J’avais choisi comme phrase d’exergue de page personnelle :
« Pour l’instant, seule la civilisation chrétienne construit le monde. Pour l’instant ! »
Certains commentateurs, dubitatifs, m’interrogeaient sur le sens de cette phrase…

C’est en entendant Jean-Paul Fitoussi dire que l’élection d’Obama allait permettre d’éradiquer le racisme que l’idée m’en est venue.

Je m'étais aperçu que toutes les inventions de la modernité venait de la "civilisation chrétienne", c'est ainsi que je me le formulais. Les autres civilisations témoignaient de leur passé et de leur origine, mais étaient absentes de la création de la modernité... ??
Je m’étais rendu compte aussi que toutes les critiques, toutes les remises en question des arbitraires du passé tels : l’esclavage, le racisme, le colonialisme, ou bien la torture… étaient l’œuvre de la civilisation chrétienne, de même que l’avènement de la liberté, de l’humanisme, de l’individualisme, des Droits de l’Homme…
Alors que les autres civilisations ne développent pas la critique de leur passé parce qu'elles basent leur légitimité sur ce passé originel, en conséquence de quoi elles sont handicapées dans leur projection vers l'avenir...

En lisant le livre de Joseph Morsel, je découvre qu’il ne s’agit pas de la civilisation chrétienne dans son ensemble, mais seulement de l’Occident, chrétien certes.

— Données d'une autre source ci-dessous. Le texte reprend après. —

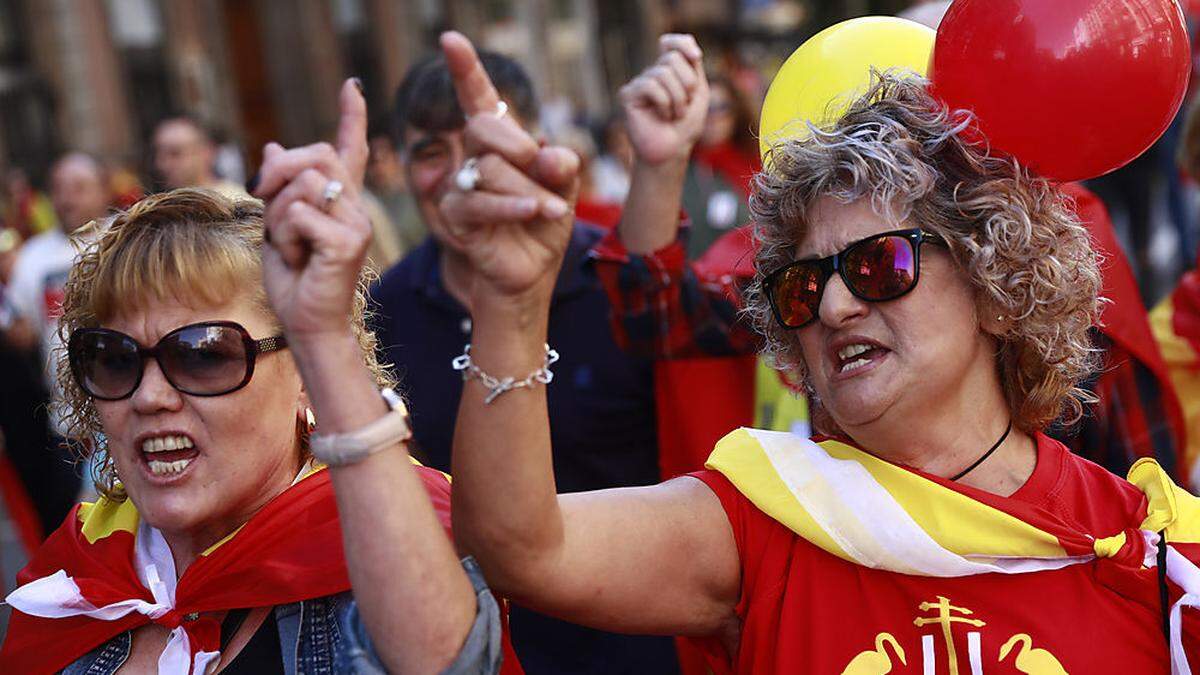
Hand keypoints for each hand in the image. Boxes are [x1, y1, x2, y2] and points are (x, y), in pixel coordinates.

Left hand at [252, 79, 371, 340]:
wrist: (306, 323)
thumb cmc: (294, 281)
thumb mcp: (277, 227)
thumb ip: (279, 189)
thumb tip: (271, 147)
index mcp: (340, 202)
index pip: (349, 149)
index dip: (351, 116)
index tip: (352, 86)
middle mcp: (355, 208)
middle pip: (315, 155)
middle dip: (278, 171)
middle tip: (260, 195)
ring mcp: (356, 223)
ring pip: (302, 185)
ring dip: (277, 214)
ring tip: (287, 245)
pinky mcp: (348, 242)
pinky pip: (299, 214)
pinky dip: (285, 236)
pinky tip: (297, 258)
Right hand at [437, 32, 579, 302]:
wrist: (532, 271)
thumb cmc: (545, 224)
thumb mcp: (565, 189)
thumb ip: (561, 166)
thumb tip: (547, 154)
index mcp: (502, 143)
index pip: (479, 99)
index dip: (465, 70)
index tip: (451, 40)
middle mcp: (476, 157)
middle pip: (482, 127)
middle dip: (517, 144)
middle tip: (544, 168)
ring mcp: (462, 186)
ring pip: (489, 169)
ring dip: (529, 190)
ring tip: (552, 210)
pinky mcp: (458, 217)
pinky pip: (480, 202)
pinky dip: (513, 205)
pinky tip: (536, 211)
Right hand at [619, 34, 708, 165]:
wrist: (672, 151)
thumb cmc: (686, 125)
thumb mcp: (698, 91)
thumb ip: (693, 66)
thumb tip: (688, 43)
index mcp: (669, 72)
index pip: (671, 44)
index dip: (682, 44)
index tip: (697, 58)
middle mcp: (652, 74)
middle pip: (672, 58)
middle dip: (687, 84)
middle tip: (685, 106)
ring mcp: (640, 84)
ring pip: (663, 73)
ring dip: (678, 98)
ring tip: (675, 115)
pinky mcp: (628, 95)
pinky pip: (651, 86)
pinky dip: (664, 103)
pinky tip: (661, 117)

Il m’apprend aussi que ces progrès humanistes qui, certes sont fondés sur les textes évangéliques, mais dans l’interprétation particulière de l’Église de Rome, l’Église d’Occident qui a voulu remplacer la filiation charnelle par une filiation spirituelle ; ce qui a abouti :

  • à l’émancipation des individus, jeunes, à l’égard de leur famille…
    ce qui les a obligé à se salarier pour vivre et se socialiser…
    cette socialisation émancipée crée l’individualisme…
    une idéologie vient apporter une légitimation à cet individu : l’humanisme…
    suivent les Lumières, la Révolution, la démocratie, les Droits de l’Homme…

Cette découverte m’a permis de découvrir le processus dynamique dont l’invention radicale a été le salariat qui a entraîné celle de l’individualisme, puis de l’humanisme, donc de la liberté qui a été à l’origine l’émancipation de l’individu à l’égard de sa famille, puis de la démocratie, puis des Droits de l’Homme…
L’individualisme a induit l’égalité entre les individus, ce qui a tendu à subvertir l’ordre hiérarchique des groupes familiaux…
Ce système social, où les relations de parenté ne sont plus primo-structurantes, est plus performant que les autres, qu’il domine… sur toute la planète !

Les arbitraires archaïques sont remis en question par l’Occident parce qu’ils tiennent l’individu à la merci des groupes, qui en disposent à leur gré.
Le "droit occidental » de l’individu conteste les agressions dont il est victime puisqu’il lui reconnaît sa légitimité, au contraire du droit grégaire-familial.
Par le salariat, condition nécessaire au développement, l’individualisme se diffuse dans le monde entier : en conséquence les droits de l’individu se développent aussi.

Certes l’origine du processus est chrétien : les caractéristiques de la société humaniste et démocratique des Droits de l’Homme (légitimité de chacun quel que soit son statut social, même valeur de chacun : égalité donc) sont présentes dans l’Évangile.
Certes mais elles ne constituent pas dans l’Évangile un « système social ».

  • Or c’est le système social occidental qui en assure l’efficience, et qui est constructeur du monde.

 Jean-Pierre Bernajuzan

NB : j'ai changé ma phrase d'exergue puisque celle-ci s'est révélée inexacte.